Specifically, it is difficult to accurately estimate the frequency (i.e., the velocity) when the frequency is so slow that it approaches the frequency resolution of the FFT. Empirically, when the velocity is less than three times the velocity resolution, the error of the calculated frequency is rather large even if the rectification algorithm is adopted. However, when the velocity is greater than that value, FFT in conjunction with ECCM works well in analyzing the frequency of the signal.

Given N = 1024, to ensure that the signal frequency of velocities greater than 0.5 m/s (the main focus of our experiment) is more than three times the frequency resolution and to yield a higher SNR, k = 8 was assigned as the optimal configuration in this experiment.

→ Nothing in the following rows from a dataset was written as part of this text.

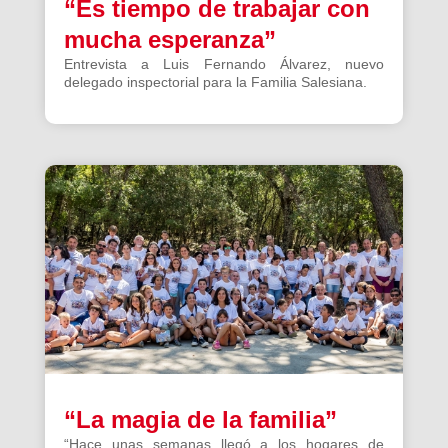
“Es tiempo de trabajar con
mucha esperanza”
Entrevista a Luis Fernando Álvarez, nuevo
delegado inspectorial para la Familia Salesiana.
“La magia de la familia”
“Hace unas semanas llegó a los hogares de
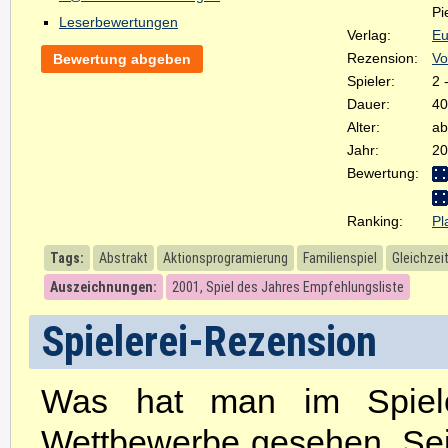
Pi
Leserbewertungen
Verlag:
E
Rezension:
Vo
Bewertung abgeben
Spieler:
2 
Dauer:
40
Alter:
ab
Jahr:
20
Bewertung:
Ranking:
Pl
Tags:
Abstrakt
Aktionsprogramierung
Familienspiel
Gleichzei
Auszeichnungen:
2001, Spiel des Jahres Empfehlungsliste
Spielerei-Rezension
Was hat man im Spieleb
Wettbewerbe gesehen. Seit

The calculation is displayed in Table 1.

Table 1 The frequency calculation

The typical velocity curve using an STSF with k = 8 is plotted in Fig. 12, and large deviations in the velocity curve no longer occur. Table 2 shows some of the velocity values measured with STSF and their relative errors, which were within approximately ± 3%, and meet the proposed requirement.

Fig. 12
figure 12

Typical velocity curve obtained using STSF

Table 2 Measured velocity values used with STSF and their relative errors

The time resolution of this SFV sensor with an STSF can reach up to 33.3 µs, which can be regarded as a continuous measurement.

5 Conclusion

SFV with a CMOS can achieve high accuracy in velocity measurements. The error in SFV using an RTSF is due to the low SNR signal caused by the nonideal power spectrum of the image, the nonideal optical system and electrical noise. The STSF can eliminate the undesired frequency component effectively such that continuous measurement can be achieved. Experiments on a high-voltage circuit breaker using an STSF show that the errors in the velocity measurements are approximately ± 3% and that the time resolution can reach up to 33.3 µs with a frame rate of 30 kHz. The optimal grating period in this experiment is 8 pixels.